The "door"/"gate" of Jesus and Heaven is obviously a metaphor for the the cross, which became syncretized with the cross of the equinox associated with solar gods like Horus, Apollo and Helios. The
Pyramid Texts, call these two regions the "
Double Doors of the Horizen, and they were the portals through which Re entered and left the Underworld (or in the
Books of the Sky, they were the mouth and vagina of Nut, with Re being reborn at dawn).
The Oddyssey referes to them as the
Gates of the Sun, and Porphyr and Julian (or Iamblicus, can't remember) states that it was through these gates that the soul entered and existed the material realm. (The Jewish custom of opening windows (literal, not figurative) to allow the soul of the newly deceased to leave, is similar in concept). This cross is held by Helios and Apollo as it encircles the celestial globe; and the Lion-headed god of Mithraism stands upon a globe etched with this cross. The zodiac from Denderah shows the equinox occuring in Aries, with Horus depicted right over it, emphazing this as the place where Horus entered the Underworld.
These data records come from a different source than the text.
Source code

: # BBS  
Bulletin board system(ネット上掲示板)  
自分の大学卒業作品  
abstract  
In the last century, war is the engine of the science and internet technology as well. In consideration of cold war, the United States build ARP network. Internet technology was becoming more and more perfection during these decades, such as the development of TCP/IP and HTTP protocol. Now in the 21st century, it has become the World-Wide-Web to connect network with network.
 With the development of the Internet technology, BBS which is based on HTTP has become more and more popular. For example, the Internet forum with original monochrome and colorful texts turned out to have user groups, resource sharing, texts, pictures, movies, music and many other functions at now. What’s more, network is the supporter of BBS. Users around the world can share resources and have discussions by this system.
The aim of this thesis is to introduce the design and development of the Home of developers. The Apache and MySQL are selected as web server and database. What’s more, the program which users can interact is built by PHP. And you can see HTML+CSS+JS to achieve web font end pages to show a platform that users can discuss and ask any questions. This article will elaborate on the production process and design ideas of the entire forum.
It is also this cross that Plato (or Timaeus if you want to get particular) says was were the demiuge tied the two materials (heavenly and physical) together. Justin Martyr compares not only Jesus's crucifixion with this philosophy, but also Moses placing the brazen serpant upon his staff.
There could also be a subsidiary motive here. Obsereve from
Genesis, 7:11:
In the six hundredth year of Noah's life, in the second month, on the seventeenth day of the month, on that day all the fountains of the great deep burst forth, and the windows of the heavens were opened.
emphasis added
And it is only Johannine material that referes to Jesus as the door.
But one of the soldiers pierced his side with a spear, and at once there came out blood and water.
This synchs up rather well with the Valentinian model of Stauros being the barrier (door, gate, window, and so forth) seperating the Pleroma and the lower realms. This Stauros figure is predicated on the far older Herm and Hermae boundary markers, which were also used to endow men with greater members and increased fertility. It's also curious if the many depictions of Christ with an obvious phallus on his abdomen is a carryover from this idea.
In summary, here are the main points to consider:
*That the door of Jesus was the cross
*That this cross was associated with the cross of the equinox, which was itself refered to as doors, gates, and windows in various other religions
* That the death of Jesus in
John is modeled after the Flood account of
Genesis
* This cross was imagined by some Gnostics to be the barrier between this world and the realm of the Pleroma
* And that this cross has connections to the Herm boundary markers, which were used to increase fertility among men
* When taken together, this could mean that the new baptism issued (literally) from Jesus upon his death, was advertently and implicitly, a sexual baptism. (You can imagine what he was actually issuing from himself).